▸ **Records provided**
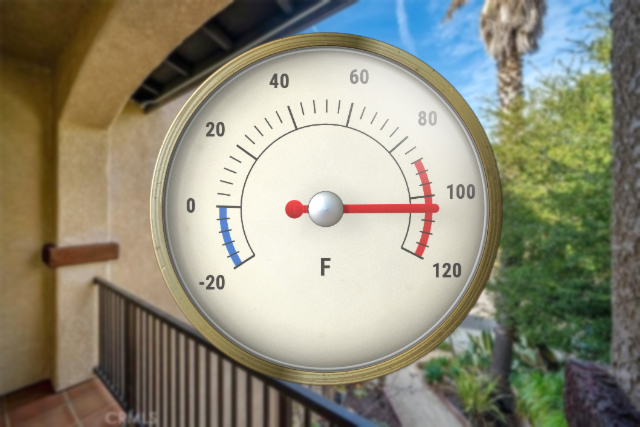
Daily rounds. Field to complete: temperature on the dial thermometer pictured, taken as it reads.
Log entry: 104 °F
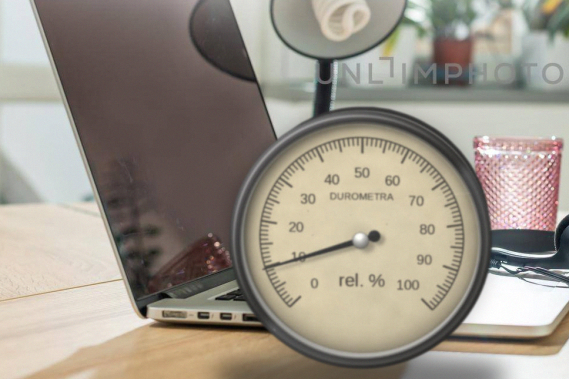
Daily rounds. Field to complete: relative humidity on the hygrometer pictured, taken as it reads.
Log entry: 10 %
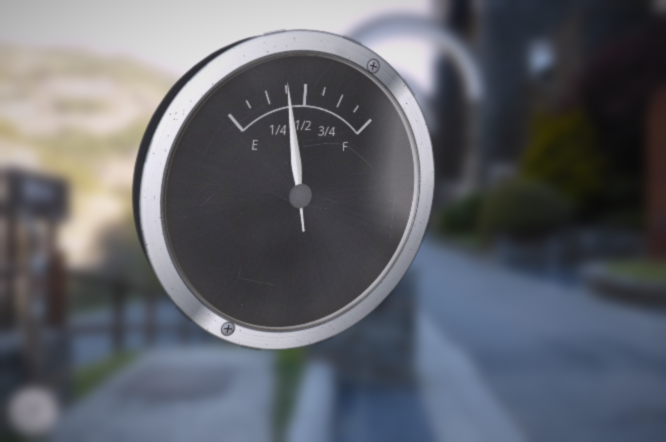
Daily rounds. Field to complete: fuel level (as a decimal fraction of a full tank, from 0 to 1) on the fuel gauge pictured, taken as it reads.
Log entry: 0.375
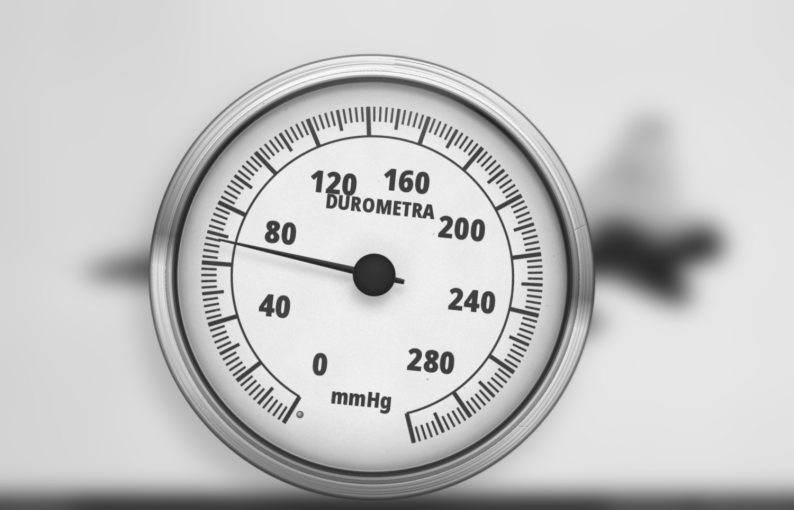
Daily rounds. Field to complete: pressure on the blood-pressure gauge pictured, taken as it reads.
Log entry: 68 mmHg
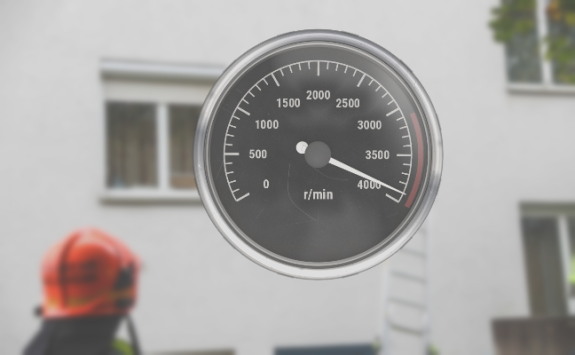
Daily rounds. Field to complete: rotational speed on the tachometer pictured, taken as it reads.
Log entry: 3900 rpm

▸ **Exercise details**
Tally how many lines of the data above include the word "Field", treating case as significant, and reply with that number alone.

▸ **Response to the exercise**
5